* _Task to carry out_
Convert the rows below, from the line containing "genus: Pithecellobium" through the line containing "locality: ODOT Greenhill", inclusive, into a JSON list of strings with one string per line and no blank lines.

-- START OF Material for this exercise --

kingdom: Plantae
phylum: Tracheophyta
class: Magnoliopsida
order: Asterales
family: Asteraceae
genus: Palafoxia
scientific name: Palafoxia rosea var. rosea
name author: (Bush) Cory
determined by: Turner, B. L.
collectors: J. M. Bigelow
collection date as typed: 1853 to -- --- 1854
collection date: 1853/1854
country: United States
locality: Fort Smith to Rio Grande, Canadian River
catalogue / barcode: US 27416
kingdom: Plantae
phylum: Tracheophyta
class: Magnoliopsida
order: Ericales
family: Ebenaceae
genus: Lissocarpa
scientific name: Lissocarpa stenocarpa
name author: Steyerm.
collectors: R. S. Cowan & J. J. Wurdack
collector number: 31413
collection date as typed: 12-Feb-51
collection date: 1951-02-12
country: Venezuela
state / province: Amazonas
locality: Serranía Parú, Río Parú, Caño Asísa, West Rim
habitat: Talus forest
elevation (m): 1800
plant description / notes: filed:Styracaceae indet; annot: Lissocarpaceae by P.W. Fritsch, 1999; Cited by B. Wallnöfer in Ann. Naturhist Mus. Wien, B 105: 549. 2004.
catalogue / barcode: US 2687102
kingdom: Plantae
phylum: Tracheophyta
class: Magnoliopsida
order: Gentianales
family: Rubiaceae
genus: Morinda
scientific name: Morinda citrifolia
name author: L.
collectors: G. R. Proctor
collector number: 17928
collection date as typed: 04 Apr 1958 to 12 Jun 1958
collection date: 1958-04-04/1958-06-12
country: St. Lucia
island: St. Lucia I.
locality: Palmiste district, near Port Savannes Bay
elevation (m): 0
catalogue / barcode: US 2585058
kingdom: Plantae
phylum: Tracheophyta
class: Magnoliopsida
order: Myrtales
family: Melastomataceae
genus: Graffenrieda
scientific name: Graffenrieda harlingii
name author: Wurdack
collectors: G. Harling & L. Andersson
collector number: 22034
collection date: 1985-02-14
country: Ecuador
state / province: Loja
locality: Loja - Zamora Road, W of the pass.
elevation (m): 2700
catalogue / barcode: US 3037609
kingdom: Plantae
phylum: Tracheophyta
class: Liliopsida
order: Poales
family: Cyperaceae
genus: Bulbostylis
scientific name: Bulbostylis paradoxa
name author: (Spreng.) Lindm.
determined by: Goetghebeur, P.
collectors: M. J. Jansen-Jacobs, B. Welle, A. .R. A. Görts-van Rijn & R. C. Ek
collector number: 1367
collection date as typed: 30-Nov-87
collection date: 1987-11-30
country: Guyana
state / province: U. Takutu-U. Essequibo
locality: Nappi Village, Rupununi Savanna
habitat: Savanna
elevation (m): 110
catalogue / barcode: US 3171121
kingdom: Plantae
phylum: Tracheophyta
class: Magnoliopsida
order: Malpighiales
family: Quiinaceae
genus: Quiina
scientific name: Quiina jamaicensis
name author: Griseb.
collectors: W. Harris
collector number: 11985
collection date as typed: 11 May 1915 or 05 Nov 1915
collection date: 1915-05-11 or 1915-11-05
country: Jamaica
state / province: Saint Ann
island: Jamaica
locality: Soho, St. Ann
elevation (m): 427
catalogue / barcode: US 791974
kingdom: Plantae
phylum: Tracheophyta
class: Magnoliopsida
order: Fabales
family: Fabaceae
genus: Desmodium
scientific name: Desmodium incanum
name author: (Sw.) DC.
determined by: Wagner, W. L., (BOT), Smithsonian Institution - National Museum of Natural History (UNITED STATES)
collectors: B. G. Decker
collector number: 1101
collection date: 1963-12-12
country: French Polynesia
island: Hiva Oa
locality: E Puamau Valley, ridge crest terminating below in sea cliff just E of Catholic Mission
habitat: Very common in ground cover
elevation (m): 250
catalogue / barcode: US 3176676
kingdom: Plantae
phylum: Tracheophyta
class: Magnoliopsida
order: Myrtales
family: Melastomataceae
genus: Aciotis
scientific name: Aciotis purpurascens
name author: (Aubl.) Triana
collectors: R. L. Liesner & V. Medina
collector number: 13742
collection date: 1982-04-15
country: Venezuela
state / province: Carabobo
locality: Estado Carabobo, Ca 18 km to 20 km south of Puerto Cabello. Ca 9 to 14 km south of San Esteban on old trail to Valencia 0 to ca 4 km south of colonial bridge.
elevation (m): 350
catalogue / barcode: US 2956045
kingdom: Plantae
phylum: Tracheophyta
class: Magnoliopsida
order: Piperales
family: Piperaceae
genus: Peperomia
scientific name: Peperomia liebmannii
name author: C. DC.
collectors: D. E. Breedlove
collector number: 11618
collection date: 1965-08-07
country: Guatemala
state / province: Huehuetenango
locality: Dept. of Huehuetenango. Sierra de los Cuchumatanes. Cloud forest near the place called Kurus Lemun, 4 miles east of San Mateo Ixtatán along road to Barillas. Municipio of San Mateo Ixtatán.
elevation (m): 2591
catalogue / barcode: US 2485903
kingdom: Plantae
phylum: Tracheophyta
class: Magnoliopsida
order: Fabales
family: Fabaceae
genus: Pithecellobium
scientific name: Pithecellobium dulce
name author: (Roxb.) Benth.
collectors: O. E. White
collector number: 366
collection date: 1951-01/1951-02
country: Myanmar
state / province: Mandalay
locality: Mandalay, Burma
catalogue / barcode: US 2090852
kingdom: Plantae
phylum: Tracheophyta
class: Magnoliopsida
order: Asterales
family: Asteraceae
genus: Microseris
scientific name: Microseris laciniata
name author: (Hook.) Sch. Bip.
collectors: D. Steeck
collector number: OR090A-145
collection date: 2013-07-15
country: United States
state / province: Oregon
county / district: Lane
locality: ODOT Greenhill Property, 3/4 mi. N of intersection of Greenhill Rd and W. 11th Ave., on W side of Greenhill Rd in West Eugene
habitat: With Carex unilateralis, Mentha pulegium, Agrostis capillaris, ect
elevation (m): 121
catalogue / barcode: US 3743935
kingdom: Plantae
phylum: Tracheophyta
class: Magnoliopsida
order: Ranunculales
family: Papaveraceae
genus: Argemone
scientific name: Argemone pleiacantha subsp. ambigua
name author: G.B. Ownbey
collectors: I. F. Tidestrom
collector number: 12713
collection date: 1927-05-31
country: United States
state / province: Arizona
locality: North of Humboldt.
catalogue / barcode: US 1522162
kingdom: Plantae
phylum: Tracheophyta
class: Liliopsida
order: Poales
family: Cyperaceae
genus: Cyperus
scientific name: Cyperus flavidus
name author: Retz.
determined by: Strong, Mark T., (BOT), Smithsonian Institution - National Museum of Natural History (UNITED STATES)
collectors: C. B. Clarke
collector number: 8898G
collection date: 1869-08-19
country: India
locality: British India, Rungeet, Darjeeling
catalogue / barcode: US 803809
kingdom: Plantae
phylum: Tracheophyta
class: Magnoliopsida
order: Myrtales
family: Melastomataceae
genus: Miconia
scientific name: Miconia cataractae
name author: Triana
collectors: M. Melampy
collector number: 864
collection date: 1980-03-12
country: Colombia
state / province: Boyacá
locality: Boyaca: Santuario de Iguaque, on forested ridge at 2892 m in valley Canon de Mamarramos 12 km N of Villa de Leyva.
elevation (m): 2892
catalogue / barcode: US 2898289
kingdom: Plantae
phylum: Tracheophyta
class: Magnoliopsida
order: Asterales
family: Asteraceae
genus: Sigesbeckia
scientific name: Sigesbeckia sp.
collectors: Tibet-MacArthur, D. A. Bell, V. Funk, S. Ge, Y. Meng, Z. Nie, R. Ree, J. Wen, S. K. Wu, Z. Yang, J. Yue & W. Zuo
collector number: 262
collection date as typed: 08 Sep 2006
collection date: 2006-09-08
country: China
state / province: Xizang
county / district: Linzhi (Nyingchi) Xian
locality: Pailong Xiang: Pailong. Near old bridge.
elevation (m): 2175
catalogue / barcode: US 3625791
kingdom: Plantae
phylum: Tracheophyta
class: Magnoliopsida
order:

-- END OF Material for this exercise --

* _Task response_
[
  "genus: Pithecellobium",
  "scientific name: Pithecellobium dulce",
  "name author: (Roxb.) Benth.",
  "collectors: O. E. White",
  "collector number: 366",
  "collection date: 1951-01/1951-02",
  "country: Myanmar",
  "state / province: Mandalay",
  "locality: Mandalay, Burma",
  "catalogue / barcode: US 2090852",
  "kingdom: Plantae",
  "phylum: Tracheophyta",
  "class: Magnoliopsida",
  "order: Asterales",
  "family: Asteraceae",
  "genus: Microseris",
  "scientific name: Microseris laciniata",
  "name author: (Hook.) Sch. Bip.",
  "collectors: D. Steeck",
  "collector number: OR090A-145",
  "collection date: 2013-07-15",
  "country: United States",
  "state / province: Oregon",
  "county / district: Lane",
  "locality: ODOT Greenhill Property, 3/4 mi. N of intersection of Greenhill Rd and W. 11th Ave., on W side of Greenhill Rd in West Eugene"
]